March 28, 2024

The City of San Francisco’s arts budget is funded by millions from a special hotel tax, but those who run San Francisco Grants for the Arts (SFGFTA) are making sure that not one dime of it gets to hillbillies, rockers, punks, rappers, sonic outlaws, struggling clubs or, heaven forbid, music’s cutting edge.  Sadly, the SFGFTA web page that lists its 2008-’09 music grants displays a clear bias toward classical music, which raises the question of whether The City funds music as art or simply promotes musical elitism to the tune of $3.5 million.  By comparison, SFGFTA does seem to spread the wealth around for the other arts.  They granted the Samoan Flag Day parade $11,100, for example, but when it comes to music grants, from the American Bach Soloists to Volti, the agency funds classical music and not much else.

SFGFTA Dilettante

SFGFTA granted $3.5 million to 50 music organizations in 2008-’09.  Of those 50, the opera and the symphony devoured 51% of the budget, so for practical purposes SFGFTA gave $1.7 million to 48 organizations, averaging $35,000 per grant.

Considering the quantity of music-related endeavors in SF, SFGFTA is putting great sums on tax dollars into a narrow group of organizations that artlessly repeat the same-old, same-old year-after-year.  Imagine dividing $1.7 million among 500 songwriters, composers, mixmasters, small stages and nonprofits.  $3400 in each of those 500 hands would make San Francisco the creative music capital of the world, but that’s not the way SFGFTA thinks.

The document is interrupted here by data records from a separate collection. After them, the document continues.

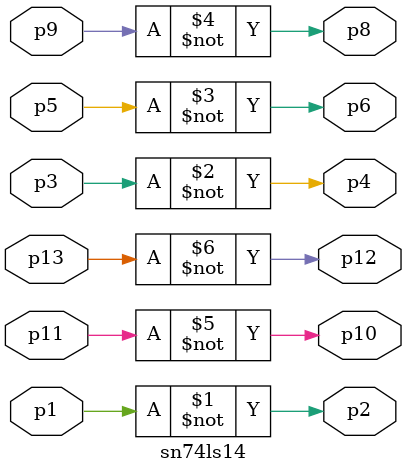
<source format=v>
module sn74ls14
  (
   output p2,
   output p4,
   output p6,
   output p8,
   output p10,
   output p12,

   input  p1,
   input  p3,
   input  p5,
   input  p9,
   input  p11,
   input  p13
   );

    // NOT
    assign p2 = ~p1;
    assign p4 = ~p3;
    assign p6 = ~p5;
    assign p8 = ~p9;
    assign p10 = ~p11;
    assign p12 = ~p13;

endmodule // sn74ls14

</source>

Their list of grant recipients reads like a who’s who of classical music snobbery with chamber orchestras aplenty, mid-summer Mozart (like the world really needs another one of those), and choral groups up the proverbial wazoo.  90% of the grantees are classicists and the rest are ever-so-PC ethnic and G/L/B/T groups of which the majority of them are both PC and classicist.  A grant hopeful who walked into SFGFTA with a Telecaster, twin turntables or a banjo could expect little more than a lash or two from Michael Tilson Thomas’ baton.

A Citizen’s Advisory Committee (CAC) is responsible for grant decision making, but they are merely acting on the will of those who appointed them.  The key to this unfortunate situation lies in the control of the San Francisco Arts Commission, which is over-populated with social and political hobnobbers.  It is their members’ tastes that ultimately determine what deserves a music grant and what does not.  Hoi polloi pack SF’s Art Commission, place their proxies in the CAC, and group-think their social agendas into art.  Thus it becomes more important to spend $1,800,000 to assure opening night galas at the opera and symphony than to put $3500 into the hands of someone who might create something more than a musical retread.